I have not been able to find a White Paper on how the CBOE VIXNE index is constructed. Any lead to short term volatility index calculations would be appreciated. Thanks
As stated on the VIX9D page (see the link from noob2):
The CBOE S&P 500 9-Day Volatility Index SM (VIX9D) estimates the expected 9-day volatility of S&P 500® stock returns. Similar to VIX®, VIX9D is derived by applying the VIX algorithm to options on the Standard &Poor's 500 Index (SPX options), but it uses SPX options with expiration dates that bracket a nine-day period of time.
This means that for VIX9D, you can exactly follow the VIX Whitepaper, but simply use contracts with a different maturity.
E.g. for today (05.10.2020), the 9-Day maturity would be on the 14th. We then select the "near-term" contract from the 9th (= 4-day maturity) and the "next-term" contract from the 16th (= 11-day maturity), calculate their respective implied volatility as described in the Whitepaper and interpolate the 9-day value of the VIX, which lies in between these contracts.

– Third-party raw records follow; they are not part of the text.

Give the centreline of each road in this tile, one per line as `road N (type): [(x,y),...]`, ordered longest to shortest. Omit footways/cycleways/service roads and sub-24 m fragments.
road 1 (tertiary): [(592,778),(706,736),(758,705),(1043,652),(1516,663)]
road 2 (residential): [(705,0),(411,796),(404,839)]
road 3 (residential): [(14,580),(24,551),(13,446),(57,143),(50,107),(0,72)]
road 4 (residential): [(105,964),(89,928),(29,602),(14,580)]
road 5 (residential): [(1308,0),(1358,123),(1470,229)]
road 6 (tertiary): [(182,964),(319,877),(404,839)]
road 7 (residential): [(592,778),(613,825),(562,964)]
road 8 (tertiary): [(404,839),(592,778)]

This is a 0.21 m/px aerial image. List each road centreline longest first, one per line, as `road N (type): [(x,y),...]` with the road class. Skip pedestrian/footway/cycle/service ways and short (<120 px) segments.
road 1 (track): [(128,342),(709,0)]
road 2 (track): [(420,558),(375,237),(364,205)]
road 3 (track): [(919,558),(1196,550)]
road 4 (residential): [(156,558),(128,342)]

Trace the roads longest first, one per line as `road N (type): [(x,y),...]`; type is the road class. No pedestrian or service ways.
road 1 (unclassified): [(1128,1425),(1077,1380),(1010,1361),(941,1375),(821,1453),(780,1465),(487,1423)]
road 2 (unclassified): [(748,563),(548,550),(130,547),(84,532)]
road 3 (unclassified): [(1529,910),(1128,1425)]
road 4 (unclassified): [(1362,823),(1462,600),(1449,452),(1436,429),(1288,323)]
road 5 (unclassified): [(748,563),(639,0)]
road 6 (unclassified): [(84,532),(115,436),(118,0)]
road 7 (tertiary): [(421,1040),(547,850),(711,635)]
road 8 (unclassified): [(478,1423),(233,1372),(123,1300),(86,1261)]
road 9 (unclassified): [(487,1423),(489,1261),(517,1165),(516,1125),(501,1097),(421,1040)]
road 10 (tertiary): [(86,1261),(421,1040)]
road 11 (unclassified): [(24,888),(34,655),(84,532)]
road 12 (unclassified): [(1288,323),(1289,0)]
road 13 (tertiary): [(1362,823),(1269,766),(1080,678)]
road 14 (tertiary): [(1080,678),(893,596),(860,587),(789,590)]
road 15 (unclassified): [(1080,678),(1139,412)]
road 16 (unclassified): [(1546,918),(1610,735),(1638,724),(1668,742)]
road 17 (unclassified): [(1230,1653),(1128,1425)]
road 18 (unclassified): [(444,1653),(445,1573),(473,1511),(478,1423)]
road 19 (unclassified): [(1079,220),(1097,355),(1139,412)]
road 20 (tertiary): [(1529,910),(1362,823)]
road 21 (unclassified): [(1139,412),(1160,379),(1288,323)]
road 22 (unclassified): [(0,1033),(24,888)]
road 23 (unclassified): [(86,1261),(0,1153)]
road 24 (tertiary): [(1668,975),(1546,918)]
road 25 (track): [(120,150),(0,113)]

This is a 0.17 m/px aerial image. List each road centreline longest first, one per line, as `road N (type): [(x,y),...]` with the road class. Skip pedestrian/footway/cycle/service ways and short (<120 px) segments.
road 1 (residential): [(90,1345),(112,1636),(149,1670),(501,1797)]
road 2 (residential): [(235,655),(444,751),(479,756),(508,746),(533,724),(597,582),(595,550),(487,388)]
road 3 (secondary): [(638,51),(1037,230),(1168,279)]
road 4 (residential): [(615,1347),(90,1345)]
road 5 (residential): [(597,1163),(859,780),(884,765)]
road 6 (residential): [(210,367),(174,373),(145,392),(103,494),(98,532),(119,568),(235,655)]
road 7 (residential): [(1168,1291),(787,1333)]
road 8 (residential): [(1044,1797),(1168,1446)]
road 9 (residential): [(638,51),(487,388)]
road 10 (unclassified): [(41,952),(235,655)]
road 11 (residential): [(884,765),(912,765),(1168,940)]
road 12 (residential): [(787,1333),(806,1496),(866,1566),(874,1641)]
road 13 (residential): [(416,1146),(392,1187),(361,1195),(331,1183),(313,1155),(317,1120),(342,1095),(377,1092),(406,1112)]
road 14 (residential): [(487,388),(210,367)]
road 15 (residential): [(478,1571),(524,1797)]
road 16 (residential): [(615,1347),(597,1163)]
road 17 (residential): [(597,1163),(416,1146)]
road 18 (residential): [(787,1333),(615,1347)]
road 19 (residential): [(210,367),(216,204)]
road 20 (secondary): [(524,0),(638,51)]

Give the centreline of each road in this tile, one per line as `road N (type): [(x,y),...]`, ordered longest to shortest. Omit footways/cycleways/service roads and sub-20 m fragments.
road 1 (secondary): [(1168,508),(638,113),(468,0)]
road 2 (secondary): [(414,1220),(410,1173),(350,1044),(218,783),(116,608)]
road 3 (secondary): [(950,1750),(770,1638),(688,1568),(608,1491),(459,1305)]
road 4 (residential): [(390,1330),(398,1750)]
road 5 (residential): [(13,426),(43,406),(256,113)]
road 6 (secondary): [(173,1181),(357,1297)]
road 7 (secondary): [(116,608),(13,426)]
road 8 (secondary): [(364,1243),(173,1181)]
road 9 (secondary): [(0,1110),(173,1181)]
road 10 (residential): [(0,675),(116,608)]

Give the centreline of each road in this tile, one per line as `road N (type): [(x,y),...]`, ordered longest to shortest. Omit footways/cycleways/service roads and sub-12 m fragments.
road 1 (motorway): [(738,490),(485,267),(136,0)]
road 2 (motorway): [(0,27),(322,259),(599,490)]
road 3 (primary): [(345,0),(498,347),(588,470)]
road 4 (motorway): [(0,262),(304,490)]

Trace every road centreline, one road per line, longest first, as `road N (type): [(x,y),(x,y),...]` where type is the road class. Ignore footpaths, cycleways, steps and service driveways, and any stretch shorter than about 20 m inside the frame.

Martin, I believe this is your research paper that you mentioned? https://papers.ssrn.com/sol3/papers.cfm?abstract_id=3644295
For my time-series class at DePaul, I chose for my group project to study the relationships between the SPX, VIX, VIX9D, VIX3M, etc. One of the things we're wrestling with is trying to match the realized volatility of the SPX with the various VIX indices, because we're calculating the former from the log returns of the closing prices on the trading days, whereaas the latter are based on calendar days. If you would not mind, could I also contact you regarding the VIX calculation algorithm?